We had lunch: sandwiches, potato chips, and iced tea. Carolyn and her mother talked mostly about neighbors and the congregation at the JapaneseThe Short Story 27 Methodist Church in West Fresno. Her father, who was in khaki work clothes, excused himself with a wave that was almost a salute and went outside. I heard a truck start, a dog bark, and then the truck rattle away. Carolyn’s mother offered another sandwich, but I declined with a shake of my head and a smile. I looked around when I could, when I was not saying over and over that I was a college student, hinting that I could take care of her daughter. I shifted my chair. I saw newspapers piled in corners, dusty cereal boxes and vinegar bottles in corners.
The wallpaper was bubbled from rain that had come in from a bad roof. Dust. Dust lay on lamp shades and window sills.
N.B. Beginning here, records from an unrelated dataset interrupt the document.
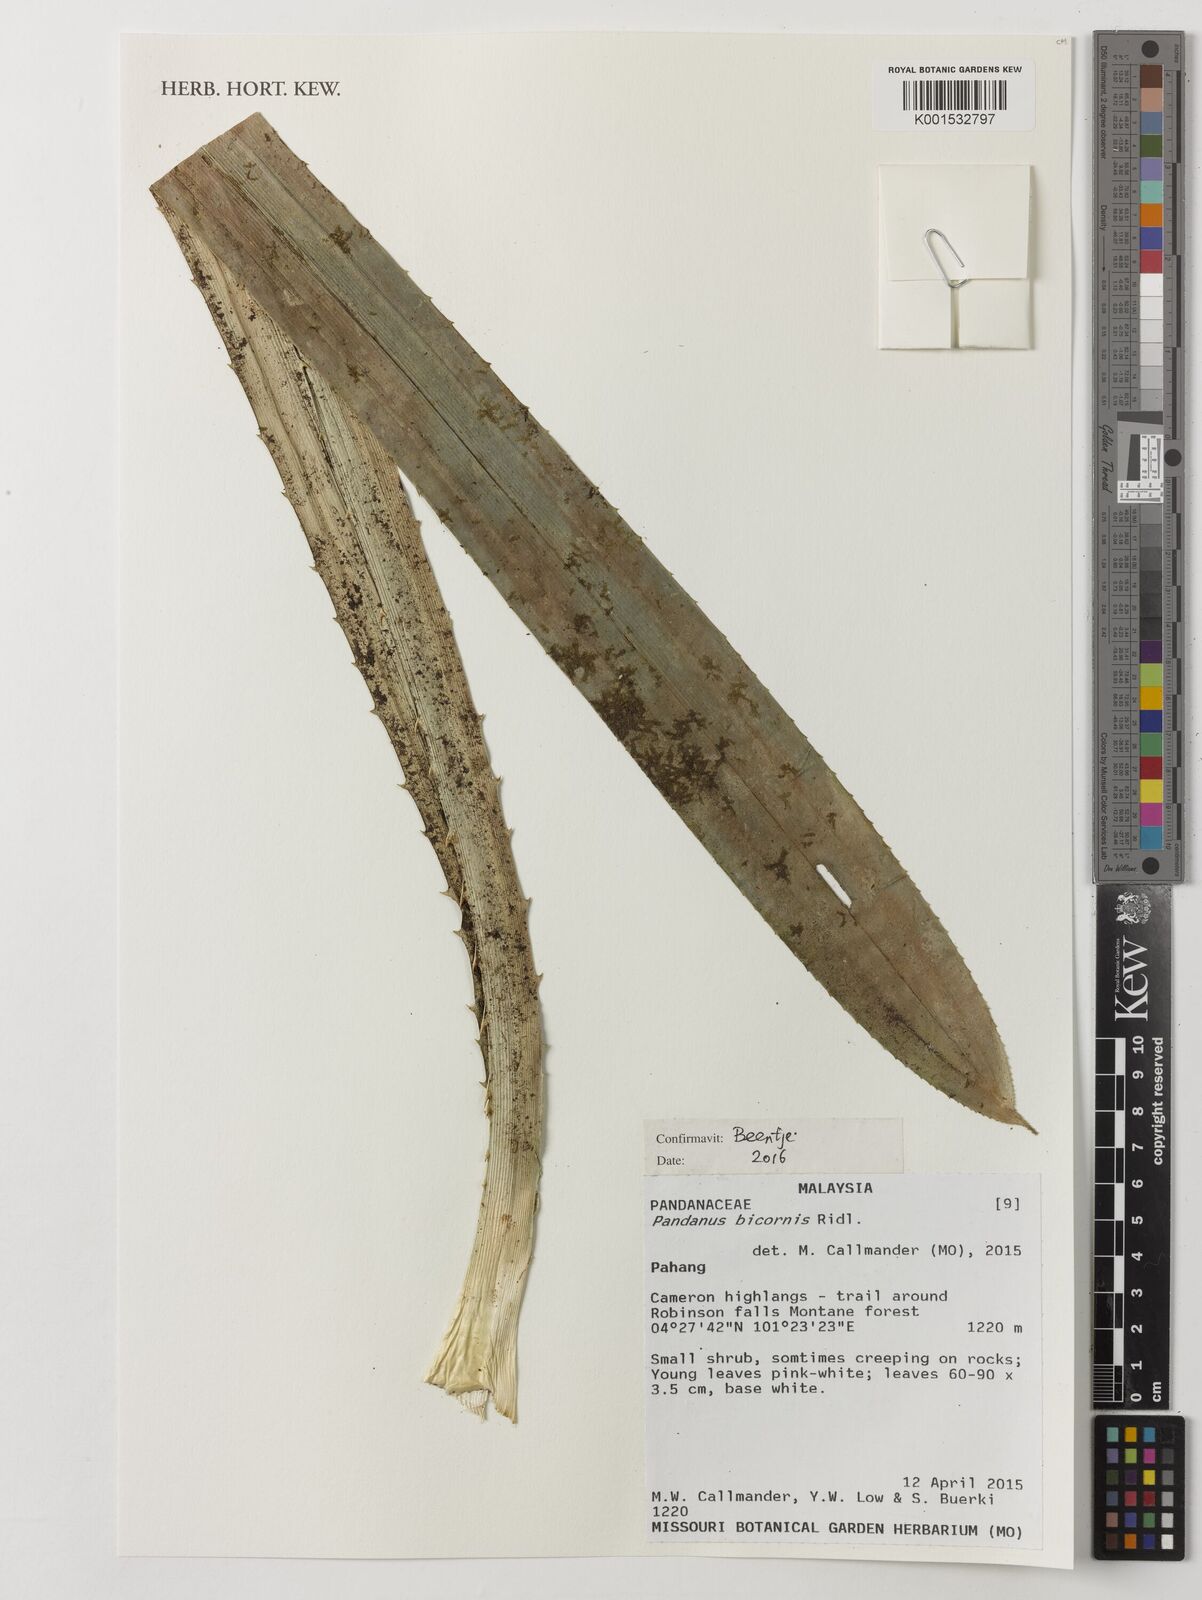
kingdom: Plantae
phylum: Tracheophyta
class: Liliopsida
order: Pandanales
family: Pandanaceae
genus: Pandanus
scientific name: Pandanus bicornis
These people are just like Mexicans, I thought. Poor people. Carolyn’s mother asked me through Carolyn if I would like a sushi. A plate of black and white things were held in front of me. I took one, wide-eyed, and turned it over like a foreign coin. I was biting into one when I saw a kitten crawl up the window screen over the sink. I chewed and the kitten opened its mouth of terror as she crawled higher, wanting in to paw the leftovers from our plates. I looked at Carolyn who said that the cat was just showing off. I looked up in time to see it fall. It crawled up, then fell again.
We talked for an hour and had apple pie and coffee, slowly. Finally, we got up with Carolyn taking my hand. Slightly embarrassed, I tried to pull away but her grip held me. I let her have her way as she led me down the hallway with her mother right behind me. When I opened the door, I was startled by a kitten clinging to the screen door, its mouth screaming “cat food, dog biscuits, sushi….” I opened the door and the kitten, still holding on, whined in the language of hungry animals. When I got into Carolyn’s car, I looked back: the cat was still clinging. I asked Carolyn if it were possibly hungry, but she said the cat was being silly.
She started the car, waved to her mother, and bounced us over the rain-pocked drive, patting my thigh for being her lover baby. Carolyn waved again. I looked back, waving, then gawking at a window screen, where there were now three kittens clawing and screaming to get in. Like Mexicans, I thought. I remembered the Molinas and how the cats clung to their screen— cats they shot down with squirt guns. On the highway, I felt happy, pleased by it all. I patted Carolyn’s thigh. Her people were like Mexicans, only different.